Cast a cursory glance at the newspaper and magazine racks in any of the ‘Relay’ newsagents which proliferate Bordeaux and Paris, or go through the TV channels, and there’s little doubt that the 2023 Coupe du Monde is the main show in France.
Rugby’s popularity exploded when they last hosted the tournament in 2007, and as long as Les Bleus are in the Rugby World Cup, it seems sure to do so again, even rivalling football.
Much like Ireland, rugby in France is dwarfed in terms of playing numbers by bigger sports, but enjoys an interest level and audience which is not commensurate with its participation numbers.
Football remains, by far, the sport with the most registered players (2,130,054) in France and with numbers on the increase annually. Unsurprisingly, when one sees the preponderance of courts and clubs around the country and the volume of French players generally in both the men’s and women’s top 100, tennis is in second place, with the French Tennis Federation recording an increasing number of players, 1,019,597.
Horse riding is third, with 692,400, and this is also the sport which is most represented by women, accounting for about 80 per cent of its numbers. Basketball is fourth and after football, is the team sport with the most playing numbers, 678,482, with registrations on the rise again after a significant drop.
Similarly, judo has had a recent revival with over 100,000 more French people taking up the sport in the last two years, taking their numbers to 462,838 and retaining their place in the top five.
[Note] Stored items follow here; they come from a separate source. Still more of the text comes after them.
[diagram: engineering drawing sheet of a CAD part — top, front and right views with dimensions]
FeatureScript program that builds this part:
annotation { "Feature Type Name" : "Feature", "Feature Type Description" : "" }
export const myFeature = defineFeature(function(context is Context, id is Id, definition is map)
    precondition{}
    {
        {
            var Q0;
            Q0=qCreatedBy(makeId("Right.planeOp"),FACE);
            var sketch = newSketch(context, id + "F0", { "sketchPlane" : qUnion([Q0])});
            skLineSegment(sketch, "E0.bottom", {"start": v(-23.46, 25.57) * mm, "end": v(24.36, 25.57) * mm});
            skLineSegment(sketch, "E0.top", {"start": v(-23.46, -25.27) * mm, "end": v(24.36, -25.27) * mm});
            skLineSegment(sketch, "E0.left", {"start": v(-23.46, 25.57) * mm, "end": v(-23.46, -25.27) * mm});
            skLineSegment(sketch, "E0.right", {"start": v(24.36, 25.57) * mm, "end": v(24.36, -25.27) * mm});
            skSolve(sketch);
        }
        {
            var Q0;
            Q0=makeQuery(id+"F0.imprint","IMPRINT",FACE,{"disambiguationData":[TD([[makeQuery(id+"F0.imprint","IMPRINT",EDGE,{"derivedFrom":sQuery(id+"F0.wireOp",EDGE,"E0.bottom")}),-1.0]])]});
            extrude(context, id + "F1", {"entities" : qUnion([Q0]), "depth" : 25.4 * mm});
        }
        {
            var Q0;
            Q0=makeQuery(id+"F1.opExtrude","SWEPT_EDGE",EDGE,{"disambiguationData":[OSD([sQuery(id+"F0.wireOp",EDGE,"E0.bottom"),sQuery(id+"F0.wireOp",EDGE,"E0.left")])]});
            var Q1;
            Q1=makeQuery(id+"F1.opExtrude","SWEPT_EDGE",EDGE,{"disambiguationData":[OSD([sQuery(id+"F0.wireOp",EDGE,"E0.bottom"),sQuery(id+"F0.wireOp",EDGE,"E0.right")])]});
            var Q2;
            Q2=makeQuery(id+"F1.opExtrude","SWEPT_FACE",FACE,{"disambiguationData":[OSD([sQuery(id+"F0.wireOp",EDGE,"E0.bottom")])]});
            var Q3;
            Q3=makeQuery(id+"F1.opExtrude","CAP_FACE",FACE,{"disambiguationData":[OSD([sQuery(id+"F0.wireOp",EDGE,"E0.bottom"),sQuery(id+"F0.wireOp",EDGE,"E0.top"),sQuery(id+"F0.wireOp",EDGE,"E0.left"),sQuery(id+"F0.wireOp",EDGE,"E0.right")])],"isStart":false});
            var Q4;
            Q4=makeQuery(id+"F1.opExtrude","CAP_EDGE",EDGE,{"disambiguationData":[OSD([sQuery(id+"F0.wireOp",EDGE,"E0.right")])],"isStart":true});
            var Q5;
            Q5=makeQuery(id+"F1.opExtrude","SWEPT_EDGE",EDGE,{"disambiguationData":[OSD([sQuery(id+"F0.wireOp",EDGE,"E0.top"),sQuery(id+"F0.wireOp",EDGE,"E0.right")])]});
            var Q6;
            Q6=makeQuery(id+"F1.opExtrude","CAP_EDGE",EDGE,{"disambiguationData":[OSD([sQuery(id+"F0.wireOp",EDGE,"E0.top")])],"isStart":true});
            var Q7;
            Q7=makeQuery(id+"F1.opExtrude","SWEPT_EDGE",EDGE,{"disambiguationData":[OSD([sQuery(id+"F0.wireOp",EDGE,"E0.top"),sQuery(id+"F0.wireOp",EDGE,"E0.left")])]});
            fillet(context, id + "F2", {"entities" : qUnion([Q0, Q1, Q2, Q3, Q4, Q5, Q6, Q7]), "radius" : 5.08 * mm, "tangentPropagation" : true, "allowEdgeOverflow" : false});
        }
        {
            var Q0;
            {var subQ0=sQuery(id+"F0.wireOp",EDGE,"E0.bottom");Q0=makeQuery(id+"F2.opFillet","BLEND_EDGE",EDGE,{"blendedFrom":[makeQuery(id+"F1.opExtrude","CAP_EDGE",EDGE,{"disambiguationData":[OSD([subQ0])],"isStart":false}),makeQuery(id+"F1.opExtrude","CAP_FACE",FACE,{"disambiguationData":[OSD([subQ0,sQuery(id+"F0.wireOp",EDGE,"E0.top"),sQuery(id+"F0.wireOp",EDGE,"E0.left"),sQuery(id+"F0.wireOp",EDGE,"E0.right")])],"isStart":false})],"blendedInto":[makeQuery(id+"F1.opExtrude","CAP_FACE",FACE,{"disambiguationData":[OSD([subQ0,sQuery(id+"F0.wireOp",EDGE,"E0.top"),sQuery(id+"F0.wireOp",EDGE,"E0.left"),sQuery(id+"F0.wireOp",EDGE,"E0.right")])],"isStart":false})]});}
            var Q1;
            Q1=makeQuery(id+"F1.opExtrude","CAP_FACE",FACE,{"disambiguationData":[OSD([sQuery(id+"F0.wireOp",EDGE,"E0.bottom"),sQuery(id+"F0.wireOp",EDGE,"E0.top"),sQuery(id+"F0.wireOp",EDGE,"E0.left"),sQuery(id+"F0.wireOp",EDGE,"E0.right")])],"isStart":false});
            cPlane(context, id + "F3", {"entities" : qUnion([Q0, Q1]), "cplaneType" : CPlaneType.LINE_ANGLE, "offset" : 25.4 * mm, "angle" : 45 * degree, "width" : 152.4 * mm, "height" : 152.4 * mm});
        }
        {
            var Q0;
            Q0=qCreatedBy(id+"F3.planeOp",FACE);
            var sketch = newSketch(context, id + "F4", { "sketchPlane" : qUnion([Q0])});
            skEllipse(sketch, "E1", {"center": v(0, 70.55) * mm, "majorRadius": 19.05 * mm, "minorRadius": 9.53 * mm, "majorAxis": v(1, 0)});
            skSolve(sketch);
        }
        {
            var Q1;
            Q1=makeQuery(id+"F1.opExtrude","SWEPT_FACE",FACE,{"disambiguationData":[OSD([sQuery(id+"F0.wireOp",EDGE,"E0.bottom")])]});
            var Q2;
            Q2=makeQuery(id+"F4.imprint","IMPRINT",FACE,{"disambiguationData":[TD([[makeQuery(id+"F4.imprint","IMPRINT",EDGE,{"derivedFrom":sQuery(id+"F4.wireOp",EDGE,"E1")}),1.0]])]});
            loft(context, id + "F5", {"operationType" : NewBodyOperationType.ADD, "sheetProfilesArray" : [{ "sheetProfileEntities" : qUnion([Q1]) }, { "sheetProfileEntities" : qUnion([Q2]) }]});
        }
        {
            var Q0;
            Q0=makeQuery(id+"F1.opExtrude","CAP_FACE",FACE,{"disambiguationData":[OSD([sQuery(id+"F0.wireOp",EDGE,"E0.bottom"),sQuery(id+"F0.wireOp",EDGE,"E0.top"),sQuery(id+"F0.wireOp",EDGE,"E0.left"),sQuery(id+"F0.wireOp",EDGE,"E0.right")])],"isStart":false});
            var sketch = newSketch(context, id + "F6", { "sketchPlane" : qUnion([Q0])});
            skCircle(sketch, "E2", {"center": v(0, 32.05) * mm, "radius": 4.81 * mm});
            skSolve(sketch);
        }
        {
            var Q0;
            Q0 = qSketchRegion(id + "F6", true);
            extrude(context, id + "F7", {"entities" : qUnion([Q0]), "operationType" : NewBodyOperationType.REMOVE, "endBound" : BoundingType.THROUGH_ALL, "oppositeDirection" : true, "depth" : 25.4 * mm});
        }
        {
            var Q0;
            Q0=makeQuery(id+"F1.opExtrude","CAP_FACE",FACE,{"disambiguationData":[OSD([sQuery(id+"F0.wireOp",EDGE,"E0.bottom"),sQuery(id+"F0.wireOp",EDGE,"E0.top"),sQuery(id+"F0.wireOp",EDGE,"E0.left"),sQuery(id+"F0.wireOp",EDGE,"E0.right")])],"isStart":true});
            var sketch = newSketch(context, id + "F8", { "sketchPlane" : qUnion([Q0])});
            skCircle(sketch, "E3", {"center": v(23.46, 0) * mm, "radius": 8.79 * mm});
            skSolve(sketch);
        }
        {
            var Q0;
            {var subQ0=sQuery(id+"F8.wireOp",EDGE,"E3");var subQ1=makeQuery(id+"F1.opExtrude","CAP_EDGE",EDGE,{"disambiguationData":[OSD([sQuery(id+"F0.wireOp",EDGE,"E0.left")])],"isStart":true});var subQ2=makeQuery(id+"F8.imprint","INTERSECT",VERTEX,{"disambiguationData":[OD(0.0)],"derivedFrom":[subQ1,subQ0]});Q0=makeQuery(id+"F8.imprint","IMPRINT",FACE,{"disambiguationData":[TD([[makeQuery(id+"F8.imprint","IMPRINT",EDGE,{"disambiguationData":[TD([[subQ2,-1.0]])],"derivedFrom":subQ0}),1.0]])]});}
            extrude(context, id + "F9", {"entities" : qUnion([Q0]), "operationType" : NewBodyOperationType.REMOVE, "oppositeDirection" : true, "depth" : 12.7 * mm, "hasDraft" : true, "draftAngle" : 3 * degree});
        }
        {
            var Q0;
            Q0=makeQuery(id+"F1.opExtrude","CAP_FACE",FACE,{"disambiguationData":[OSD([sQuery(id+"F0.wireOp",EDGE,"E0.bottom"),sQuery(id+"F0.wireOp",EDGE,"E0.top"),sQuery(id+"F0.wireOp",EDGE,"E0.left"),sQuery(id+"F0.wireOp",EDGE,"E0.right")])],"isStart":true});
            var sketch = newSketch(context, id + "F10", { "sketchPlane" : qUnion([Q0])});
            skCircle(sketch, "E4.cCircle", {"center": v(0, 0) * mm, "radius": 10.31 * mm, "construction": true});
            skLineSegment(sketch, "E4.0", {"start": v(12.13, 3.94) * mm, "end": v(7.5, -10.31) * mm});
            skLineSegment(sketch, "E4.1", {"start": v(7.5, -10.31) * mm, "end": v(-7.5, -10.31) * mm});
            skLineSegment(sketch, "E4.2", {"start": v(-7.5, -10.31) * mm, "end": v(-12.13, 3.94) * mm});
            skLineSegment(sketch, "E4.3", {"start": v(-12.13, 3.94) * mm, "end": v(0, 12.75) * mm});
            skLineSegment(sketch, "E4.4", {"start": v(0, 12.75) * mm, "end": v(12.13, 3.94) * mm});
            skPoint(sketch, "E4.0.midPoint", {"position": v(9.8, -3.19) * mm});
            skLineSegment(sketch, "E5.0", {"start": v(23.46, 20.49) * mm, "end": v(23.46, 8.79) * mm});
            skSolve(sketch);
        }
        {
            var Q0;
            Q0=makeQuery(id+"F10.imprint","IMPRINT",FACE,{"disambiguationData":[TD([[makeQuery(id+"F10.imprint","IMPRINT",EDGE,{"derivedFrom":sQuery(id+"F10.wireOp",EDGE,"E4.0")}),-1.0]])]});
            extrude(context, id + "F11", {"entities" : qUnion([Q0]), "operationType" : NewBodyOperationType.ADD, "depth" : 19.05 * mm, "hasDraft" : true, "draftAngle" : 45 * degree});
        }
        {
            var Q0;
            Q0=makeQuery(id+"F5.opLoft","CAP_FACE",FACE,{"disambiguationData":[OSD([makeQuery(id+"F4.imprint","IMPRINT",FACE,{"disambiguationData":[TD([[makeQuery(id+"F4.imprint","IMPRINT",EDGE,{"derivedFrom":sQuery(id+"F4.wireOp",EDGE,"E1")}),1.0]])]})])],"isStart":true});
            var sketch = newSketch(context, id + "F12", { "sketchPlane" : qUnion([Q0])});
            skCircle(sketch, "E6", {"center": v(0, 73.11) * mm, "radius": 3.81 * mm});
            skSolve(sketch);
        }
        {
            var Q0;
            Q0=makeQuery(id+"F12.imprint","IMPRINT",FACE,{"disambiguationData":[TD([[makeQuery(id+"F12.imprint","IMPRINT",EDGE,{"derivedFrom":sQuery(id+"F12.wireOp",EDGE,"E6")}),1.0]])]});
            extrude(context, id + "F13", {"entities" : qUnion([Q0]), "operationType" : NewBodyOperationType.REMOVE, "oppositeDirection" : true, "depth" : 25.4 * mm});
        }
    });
Handball (456,086) and golf (441,961) are next, followed by swimming (379,916) and canoeing (316,366), while rugby makes it into the top 10 with 303,048 registered players, a figure which is actually on the up.
However, this is not reflected in the sport’s huge viewing popularity, and the latest agreement by the LNR (ligue national de rugby) with Canal+ to retain the domestic rights to the Top 14 rugby union competition in a four-year deal until the end of the 2026-27 campaign, worth some €454.4 million (US$549.1 million), an increase of 17 per cent on the previous deal.
The 2007 Rugby World Cup constituted something of a benchmark both in France and globally, as it was the most successful Rugby World Cup tournament in its then 20-year history.
Matches in that tournament were the top six viewed programmes of any description in France during 2007. More than 21 million viewers in France tuned in to watch the France versus England semi-final at Stade de France, a figure which the then International Rugby Board Chairman, Bernard Lapasset, claimed was bigger than the figure achieved for the soccer World Cup final in Paris when France beat Brazil in the same stadium in 1998 (20.57 million viewers).
Taking into account the estimated 3 million views on Canal+ this is probably true. The semi-final between France and England set a new French audience record for the sport, with 18.3 million viewers and a market share of 67.4 per cent, TF1′s biggest audience of the year by far.
The shock French victory over tournament favourites New Zealand in the quarter-finals drew an audience of more than 16.6 million, while France’s game against Ireland earlier in the tournament was watched by 14.5 million on TF1. France’s pool matches were followed by an average audience of 12.1 million viewers.
Interestingly, unlike its footballing equivalent, the 2007 Rugby World Cup drew a strong female demographic, with 40 per cent of the audience made up of women. This has largely been attributed to the phenomenal popularity of Sébastien Chabal, at that time especially.
The 19.3 million viewers for France’s victory over Croatia on TF1 for the 2018 Fifa World Cup final became the channel’s second-best historical audience after that of 1998.
Last year’s football World Cup final, when Argentina beat France, drew 19.3 million viewers on TF1, lower than for the 1998 final but those people who watched the match outside their home in bars on big screens, or on their own tablets, were once again not counted by Médiamétrie.
It’s believed that new metrics may be used to include them for this Rugby World Cup, but either way it’s clear that rugby enjoys an explosion of interest in France when the tournament rolls around, and especially when it is on French soil.